This has answer in other languages/platforms however i could not look for a robust solution in
C#. Here I am searching for negligence URL which we use within
WHOIS so I am not thinking about sub-domain names, port, schema, etc.
Example 1: http://s1.website.co.united kingdom/folder/querystring?key=value => website.co.united kingdom Example 2: ftp://username:email@example.com => website.com
The end result ought to be the same once the owner in whois is identical so sub1.abc.com and sub2.abc.com both fit in with that has the abc.com which I am have to extract from the URL.
I desired exactly the same, and so i authored a category that you could copy to your solution. It utilizes a hard coded string variety of tld's. http://pastebin.com/raw.php?i=VY3DCNhp
Console.WriteLine(GetDomain.GetDomainFromUrl("http://world wide web.beta.microsoft.com/path/page.htm"))
Console.WriteLine(GetDomain.GetDomainFromUrl("http://world wide web.beta.microsoft.co.united kingdom/path/page.htm"))
As @Pete noted, this can be a tiny bit complicated, but I'll try it out.
Observe that this application must have a complete listing of known TLD's. It may be retrieved from http://publicsuffix.org/. Left removing their email list out of this site being an exercise for that readers.

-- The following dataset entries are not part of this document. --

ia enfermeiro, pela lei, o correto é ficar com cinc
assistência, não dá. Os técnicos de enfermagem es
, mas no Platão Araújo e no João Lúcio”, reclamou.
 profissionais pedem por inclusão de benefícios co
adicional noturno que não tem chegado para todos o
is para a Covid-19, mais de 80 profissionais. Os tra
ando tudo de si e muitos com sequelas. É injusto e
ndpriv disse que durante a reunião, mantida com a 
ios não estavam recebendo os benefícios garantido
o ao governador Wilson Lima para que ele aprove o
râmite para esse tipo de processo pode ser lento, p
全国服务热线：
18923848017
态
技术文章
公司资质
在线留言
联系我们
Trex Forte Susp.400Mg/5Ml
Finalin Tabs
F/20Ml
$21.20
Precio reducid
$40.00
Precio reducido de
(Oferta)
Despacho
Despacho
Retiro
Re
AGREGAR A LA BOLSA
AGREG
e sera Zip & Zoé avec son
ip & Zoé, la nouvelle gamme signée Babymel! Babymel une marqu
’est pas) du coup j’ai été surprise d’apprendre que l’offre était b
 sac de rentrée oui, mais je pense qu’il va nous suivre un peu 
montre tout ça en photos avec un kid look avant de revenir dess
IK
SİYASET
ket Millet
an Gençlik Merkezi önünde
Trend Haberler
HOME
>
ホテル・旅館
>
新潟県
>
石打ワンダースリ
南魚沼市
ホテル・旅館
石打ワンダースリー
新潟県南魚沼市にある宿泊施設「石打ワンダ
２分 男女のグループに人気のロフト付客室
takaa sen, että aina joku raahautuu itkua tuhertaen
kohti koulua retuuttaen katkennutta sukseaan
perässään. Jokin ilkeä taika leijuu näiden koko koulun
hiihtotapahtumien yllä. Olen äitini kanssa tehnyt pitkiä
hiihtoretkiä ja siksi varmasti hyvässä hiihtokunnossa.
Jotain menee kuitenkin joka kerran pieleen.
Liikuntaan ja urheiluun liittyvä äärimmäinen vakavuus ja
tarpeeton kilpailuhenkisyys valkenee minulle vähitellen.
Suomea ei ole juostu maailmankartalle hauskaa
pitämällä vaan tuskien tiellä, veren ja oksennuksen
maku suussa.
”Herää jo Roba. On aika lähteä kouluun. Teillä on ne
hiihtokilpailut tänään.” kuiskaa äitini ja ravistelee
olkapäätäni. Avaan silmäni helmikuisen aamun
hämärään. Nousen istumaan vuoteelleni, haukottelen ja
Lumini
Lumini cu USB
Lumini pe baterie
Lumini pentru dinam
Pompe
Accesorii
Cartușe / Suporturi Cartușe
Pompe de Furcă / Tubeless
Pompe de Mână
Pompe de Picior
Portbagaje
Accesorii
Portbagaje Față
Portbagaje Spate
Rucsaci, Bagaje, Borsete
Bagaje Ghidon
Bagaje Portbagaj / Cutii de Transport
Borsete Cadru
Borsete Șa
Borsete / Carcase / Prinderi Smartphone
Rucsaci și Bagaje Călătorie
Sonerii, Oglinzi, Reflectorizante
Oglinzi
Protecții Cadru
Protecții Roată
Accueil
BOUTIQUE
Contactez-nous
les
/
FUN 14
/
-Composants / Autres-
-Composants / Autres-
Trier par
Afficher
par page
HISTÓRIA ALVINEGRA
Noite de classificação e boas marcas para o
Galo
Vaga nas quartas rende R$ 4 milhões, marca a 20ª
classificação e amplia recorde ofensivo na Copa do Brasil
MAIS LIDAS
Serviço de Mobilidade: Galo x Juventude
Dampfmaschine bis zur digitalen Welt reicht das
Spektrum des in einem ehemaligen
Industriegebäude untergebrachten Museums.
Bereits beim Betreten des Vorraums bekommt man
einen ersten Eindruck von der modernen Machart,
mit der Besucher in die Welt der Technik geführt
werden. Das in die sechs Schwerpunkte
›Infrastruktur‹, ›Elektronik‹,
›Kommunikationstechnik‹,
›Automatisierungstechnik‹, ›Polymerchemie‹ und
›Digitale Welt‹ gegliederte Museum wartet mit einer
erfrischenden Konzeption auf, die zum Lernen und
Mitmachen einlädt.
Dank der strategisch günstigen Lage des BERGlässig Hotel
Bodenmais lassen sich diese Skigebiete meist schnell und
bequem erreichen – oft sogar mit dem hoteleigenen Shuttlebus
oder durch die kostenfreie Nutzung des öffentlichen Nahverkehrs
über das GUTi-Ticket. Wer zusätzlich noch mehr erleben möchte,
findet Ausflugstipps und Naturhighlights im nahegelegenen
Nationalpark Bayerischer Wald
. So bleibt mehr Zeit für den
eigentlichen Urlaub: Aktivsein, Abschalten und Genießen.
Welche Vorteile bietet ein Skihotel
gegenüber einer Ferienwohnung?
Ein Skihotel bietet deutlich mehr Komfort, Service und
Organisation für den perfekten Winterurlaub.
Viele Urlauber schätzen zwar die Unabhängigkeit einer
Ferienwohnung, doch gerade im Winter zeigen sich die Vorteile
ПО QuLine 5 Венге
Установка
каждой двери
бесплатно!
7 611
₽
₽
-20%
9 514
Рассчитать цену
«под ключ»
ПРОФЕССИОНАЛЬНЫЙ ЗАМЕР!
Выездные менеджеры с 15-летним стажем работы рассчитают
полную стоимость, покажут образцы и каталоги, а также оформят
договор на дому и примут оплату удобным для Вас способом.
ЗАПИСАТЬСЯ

class Program Primary(string args) world wide web.domain.com.ac", "world wide web.domain.ac", "domain.com.ac", "domain.ac", "localdomain", "localdomain.local" foreach (string testCase in testCases) => ", testCase, UriHelper.GetDomainFromUri(new Uri("http://" + testCase + "/"))) /* Produces the next results: world wide web.domain.com.ac => domain.com.ac world wide web.domain.ac => domain.ac domain.com.ac => domain.com.ac domain.ac => domain.ac localdomain => localdomain localdomain.local => localdomain.local */ public static class UriHelper internet.ac", "mil.ac", "org.ac", "ac" // Complete this list from http://publicsuffix.org/. public static string GetDomainFromUri(Uri uri) public static string GetDomainFromHostName(string hostName) private static int FindMatchingParts(string hostNameParts, int offset) Consists of(domain.ToLowerInvariant())) return (hostNameParts.Length - offset) + 1 return FindMatchingParts(hostNameParts, offset + 1) private static string GetPartOfHostName(string hostNameParts, int offset) string domain = sb.ToString() return domain
The nearest you have access to may be the System.Uri.Host property, which may extract the sub1.abc.com portion. Regrettably, it's difficult to be aware what exactly may be the "toplevel" area of the host (e.g. sub1.foo.co.united kingdom versus sub1.abc.com)
if you want to domain title you'll be able to use URi.hostadress insinternet
if you want the url from content you will want to parse them using regex.